Until then, Faulkner had only been facing civil penalties for his business dealings,
“Faulkner first proclaimed himself the ‘Frack Master’ in order to deceive investors about his expertise and steal millions of dollars to fund his lifestyle, and the SEC put an early end to his second effort to defraud investors in a real estate scheme,” said Shamoil T. Shipchandler, Director of the SEC’sFort Worth Regional Office, in a statement Tuesday. “Today’s serious civil and criminal sanctions serve as a warning to anyone who intends to target retail investors.”
Federal documents revealed that Faulkner oversold shares in his oil and gas investments. And court filing’s also accused him of inflated drilling costs estimates and then pocketing the difference to maintain a “lifestyle of decadence and debauchery,” according to the SEC.

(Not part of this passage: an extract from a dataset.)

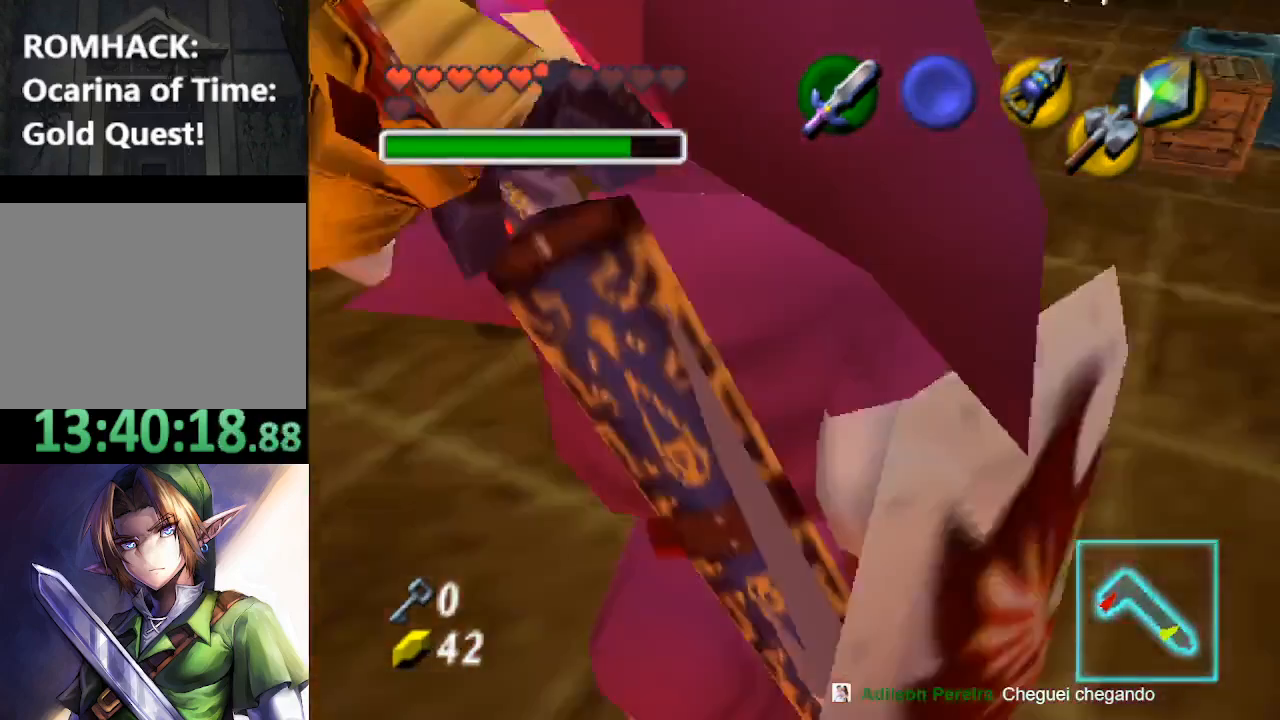
{"buttons": [], "left_stick": "center", "right_stick": "center", "events": [[33, "Y", "up"], [33, "left_stick", "up-left"], [167, "Y", "down"], [167, "left_stick", "left"], [267, "Y", "up"], [300, "left_stick", "center"]]}
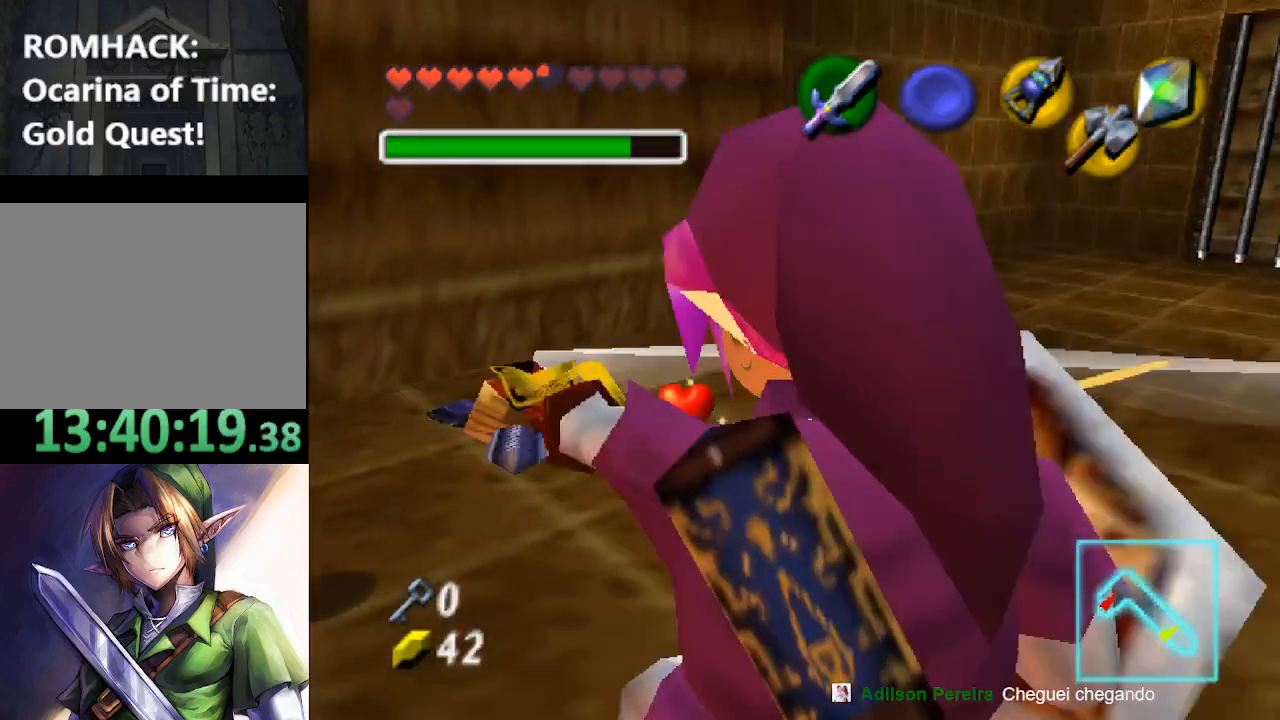
{"buttons": ["Y"], "left_stick": "up-left", "right_stick": "center", "events": [[100, "left_stick", "up-left"], [300, "Y", "down"], [300, "left_stick", "left"], [367, "Y", "up"], [467, "Y", "down"], [467, "left_stick", "up-left"]]}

In one case, the SEC lawsuit said, Faulkner told investors the land he secured for $80,000 had cost him $8.2 million. The proceeds were used to buy exotic cars, pay for escorts and on other personal spending.
Court filings said Breitling executive Jeremy Wagers spent $40,000 at Dallas strip clubs over a four-night period in 2014 and that Faulkner referred to one of his credit cards as his “whore card.”
Faulkner has admitted to federal authorities that he “diverted approximately $23 million for his own personal benefit” over five years. He ran Breitling as well as other companies, where his involvement was kept secret, according to the federal officials.
Federal officials successful argued that Faulkner continued to misuse Breitling funds even after he was sued by the SEC. A federal judge froze his assets in August 2017 and appointed a receiver.
A month later, the SEC sued Faulkner for a second time. Federal officials said he had essentially “repackaged” the Breitling scheme and applied it to his new Southern California real estate flipping business.
Faulkner’s role in the company was initially hidden, although his mother — and sometimes his attorney — was listed as a manager.
Also, Faulkner’s ex-wife, Tamra Freedman, was ordered in July to repay $900,000 she received as part of the Breitling scheme. A friend of Faulkner’s, Jetmir Ahmedi, was ordered to repay $222,000 earlier this year.